__REQUEST__.
Copy out the material with every "developed" swapped for "processed" and everything else left as it is. Omit the pictures.

__DATA__.
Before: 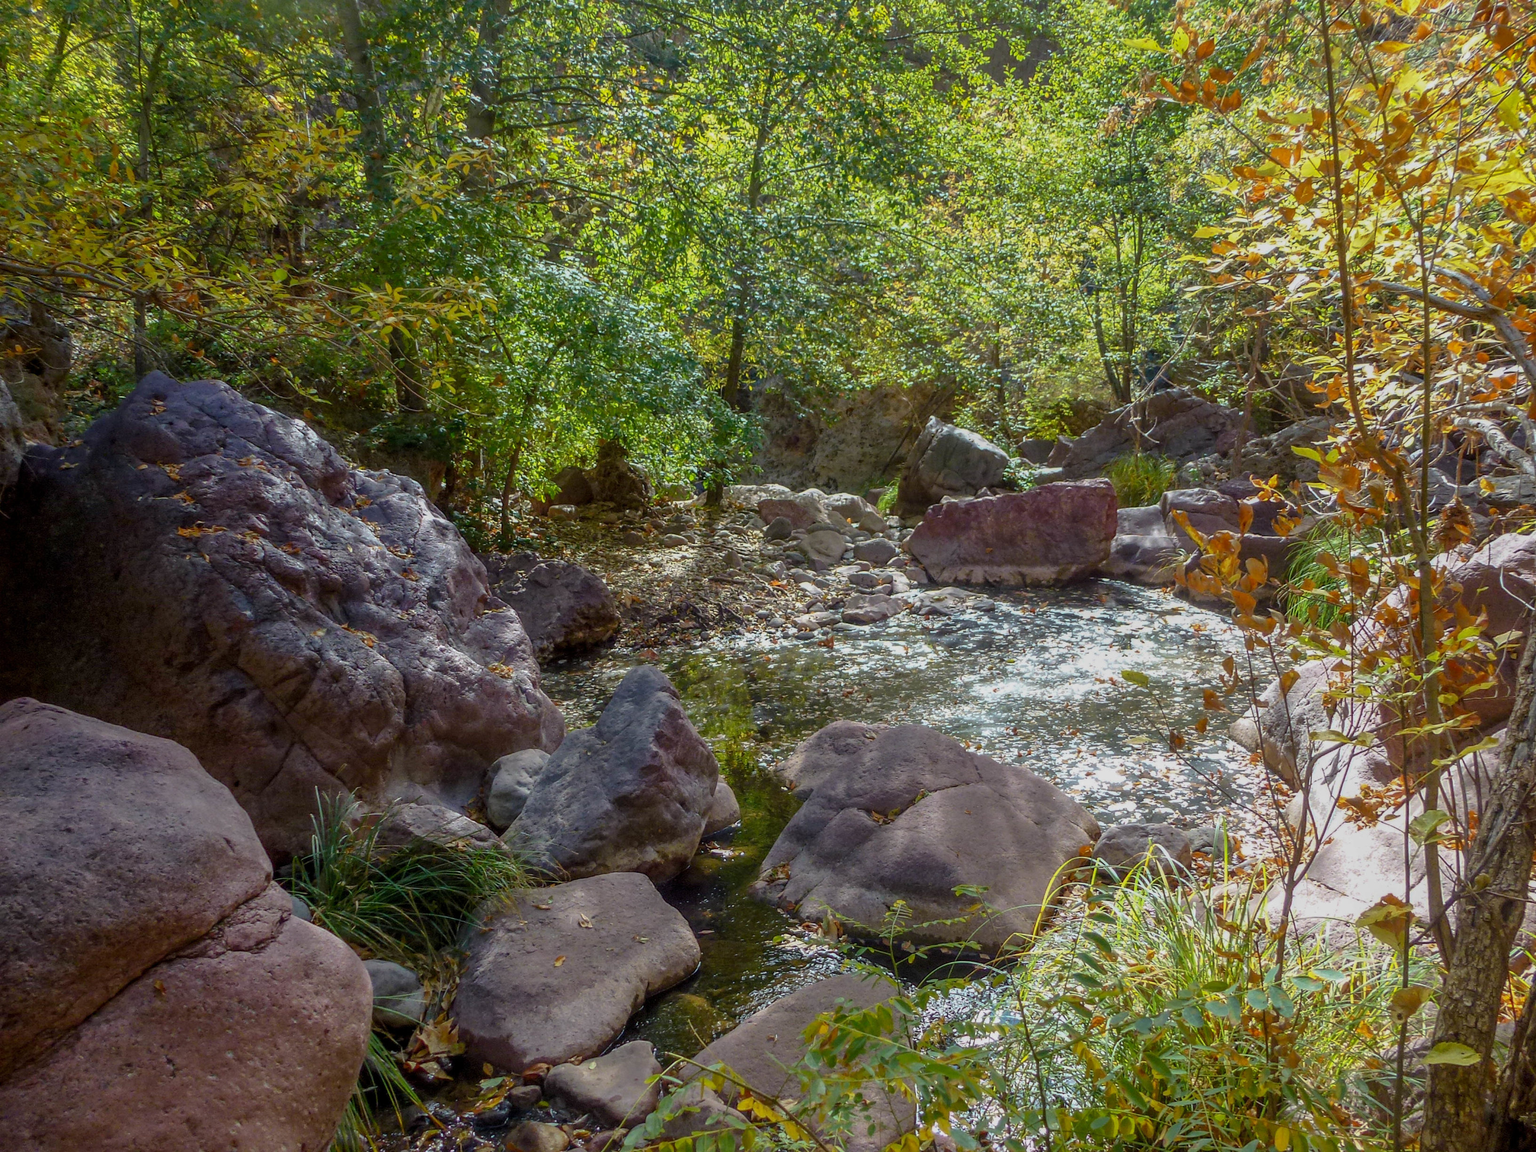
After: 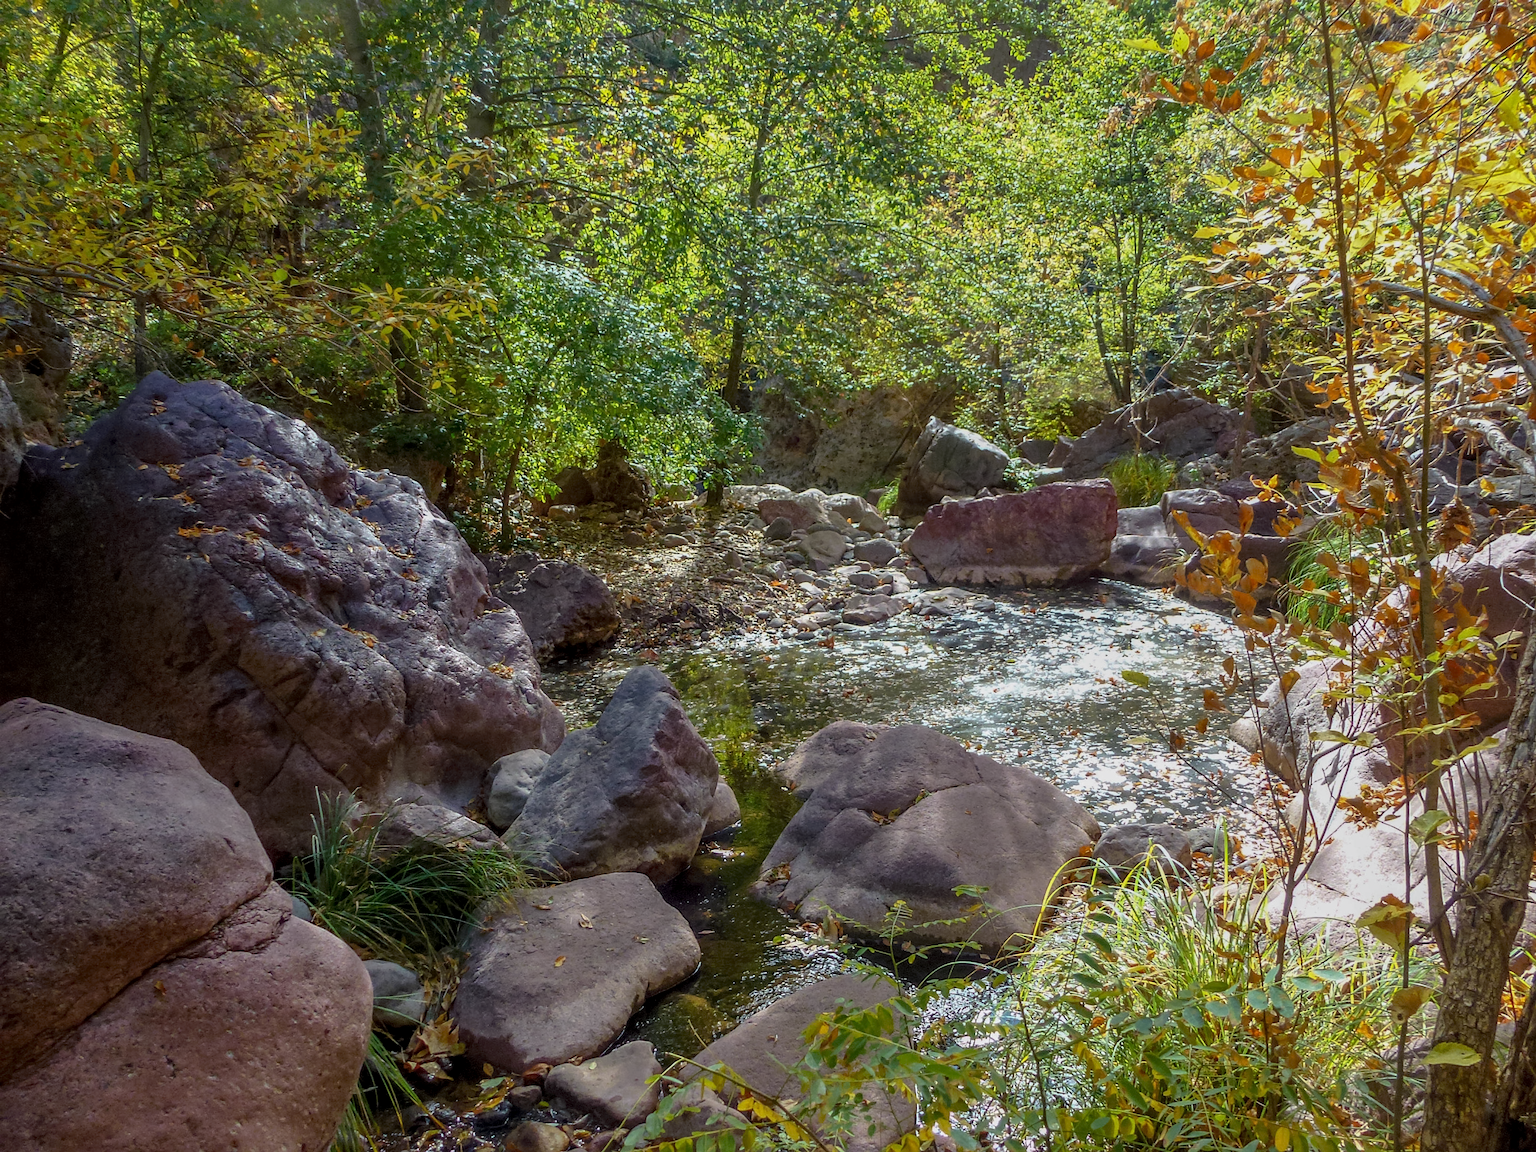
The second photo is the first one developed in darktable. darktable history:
contrast equalizer: octaves 7, y [[0.6 ×6], [0.55 ×6], [0 ×6], [0 ×6], [0 ×6]], mix 0.15
denoise (profiled): strength 1.2, preserve shadows 0, a [-1, 0, 0], y [[0.5 ×7] ×4, [0 ×7], [0.5 ×7]], compensate highlight preservation false
sharpen: amount 0.2
raw chromatic aberrations: on, module defaults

__RESULT FOR THIS EXERCISE__.
Before: 
After: 
The second photo is the first one processed in darktable. darktable history:
contrast equalizer: octaves 7, y [[0.6 ×6], [0.55 ×6], [0 ×6], [0 ×6], [0 ×6]], mix 0.15
denoise (profiled): strength 1.2, preserve shadows 0, a [-1, 0, 0], y [[0.5 ×7] ×4, [0 ×7], [0.5 ×7]], compensate highlight preservation false
sharpen: amount 0.2
raw chromatic aberrations: on, module defaults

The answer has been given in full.